• Available data
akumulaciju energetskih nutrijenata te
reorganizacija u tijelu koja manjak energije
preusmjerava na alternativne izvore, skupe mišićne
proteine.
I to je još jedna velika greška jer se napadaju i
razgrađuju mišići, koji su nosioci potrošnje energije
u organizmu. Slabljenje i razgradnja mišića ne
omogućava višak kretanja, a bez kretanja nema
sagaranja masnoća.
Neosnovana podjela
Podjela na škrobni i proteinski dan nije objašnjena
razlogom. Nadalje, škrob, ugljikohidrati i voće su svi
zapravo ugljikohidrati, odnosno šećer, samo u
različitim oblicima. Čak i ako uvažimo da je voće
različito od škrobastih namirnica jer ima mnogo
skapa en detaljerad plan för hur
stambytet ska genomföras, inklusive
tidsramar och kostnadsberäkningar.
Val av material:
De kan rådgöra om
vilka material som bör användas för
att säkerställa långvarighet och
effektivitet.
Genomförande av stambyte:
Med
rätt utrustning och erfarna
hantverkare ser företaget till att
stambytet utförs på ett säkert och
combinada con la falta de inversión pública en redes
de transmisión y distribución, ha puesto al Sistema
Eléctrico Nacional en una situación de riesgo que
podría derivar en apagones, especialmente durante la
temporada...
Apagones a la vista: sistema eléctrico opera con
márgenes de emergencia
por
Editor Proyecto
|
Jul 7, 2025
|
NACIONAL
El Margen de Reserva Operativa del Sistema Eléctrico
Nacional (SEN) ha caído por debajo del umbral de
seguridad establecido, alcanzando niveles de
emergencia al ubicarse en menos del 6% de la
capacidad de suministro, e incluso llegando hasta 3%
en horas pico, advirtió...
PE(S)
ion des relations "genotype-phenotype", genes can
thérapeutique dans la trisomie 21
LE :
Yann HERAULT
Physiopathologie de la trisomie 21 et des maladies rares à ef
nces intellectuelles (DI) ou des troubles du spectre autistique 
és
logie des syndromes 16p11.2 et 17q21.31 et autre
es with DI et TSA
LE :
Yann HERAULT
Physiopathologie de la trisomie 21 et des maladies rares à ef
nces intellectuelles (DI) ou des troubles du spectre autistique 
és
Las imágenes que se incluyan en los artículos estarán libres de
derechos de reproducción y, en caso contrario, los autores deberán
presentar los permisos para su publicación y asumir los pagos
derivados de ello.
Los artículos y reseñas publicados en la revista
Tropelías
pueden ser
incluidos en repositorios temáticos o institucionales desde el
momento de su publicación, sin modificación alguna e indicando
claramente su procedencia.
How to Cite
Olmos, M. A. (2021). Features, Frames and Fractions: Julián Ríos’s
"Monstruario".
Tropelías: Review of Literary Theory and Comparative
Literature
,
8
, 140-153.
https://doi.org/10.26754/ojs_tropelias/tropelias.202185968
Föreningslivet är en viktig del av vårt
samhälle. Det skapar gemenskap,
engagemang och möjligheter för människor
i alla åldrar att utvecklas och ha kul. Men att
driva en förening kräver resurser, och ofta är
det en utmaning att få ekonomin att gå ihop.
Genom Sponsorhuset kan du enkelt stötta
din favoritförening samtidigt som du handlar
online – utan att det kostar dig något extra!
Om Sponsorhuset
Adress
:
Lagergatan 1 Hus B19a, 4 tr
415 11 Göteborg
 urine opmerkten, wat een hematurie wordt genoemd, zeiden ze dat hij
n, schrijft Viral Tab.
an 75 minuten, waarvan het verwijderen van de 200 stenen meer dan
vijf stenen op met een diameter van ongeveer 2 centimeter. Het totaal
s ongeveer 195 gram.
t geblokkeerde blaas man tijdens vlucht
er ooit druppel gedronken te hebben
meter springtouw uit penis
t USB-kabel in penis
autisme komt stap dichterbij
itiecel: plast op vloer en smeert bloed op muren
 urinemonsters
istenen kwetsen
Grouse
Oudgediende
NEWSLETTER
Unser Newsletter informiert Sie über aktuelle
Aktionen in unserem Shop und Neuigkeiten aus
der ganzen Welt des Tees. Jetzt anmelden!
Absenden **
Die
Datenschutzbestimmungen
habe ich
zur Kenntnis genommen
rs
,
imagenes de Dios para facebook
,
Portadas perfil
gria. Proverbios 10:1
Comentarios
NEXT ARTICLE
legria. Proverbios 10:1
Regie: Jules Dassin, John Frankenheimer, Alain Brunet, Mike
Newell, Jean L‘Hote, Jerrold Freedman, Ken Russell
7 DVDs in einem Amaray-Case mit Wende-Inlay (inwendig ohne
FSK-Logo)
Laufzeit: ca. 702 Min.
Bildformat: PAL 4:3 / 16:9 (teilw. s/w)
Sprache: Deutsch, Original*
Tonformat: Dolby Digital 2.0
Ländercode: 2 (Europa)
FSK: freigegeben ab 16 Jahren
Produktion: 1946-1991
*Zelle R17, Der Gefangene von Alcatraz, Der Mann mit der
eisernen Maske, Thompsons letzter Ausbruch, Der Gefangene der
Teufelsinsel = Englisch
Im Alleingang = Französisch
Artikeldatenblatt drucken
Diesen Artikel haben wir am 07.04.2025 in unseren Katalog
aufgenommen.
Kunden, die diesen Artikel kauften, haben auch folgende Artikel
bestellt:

• What is being asked
Among the lines above, which ones hold the string "ugljikohidrati"? Show them.

• Answer section
razlogom. Nadalje, škrob, ugljikohidrati i voće su svi
zapravo ugljikohidrati, odnosno šećer, samo u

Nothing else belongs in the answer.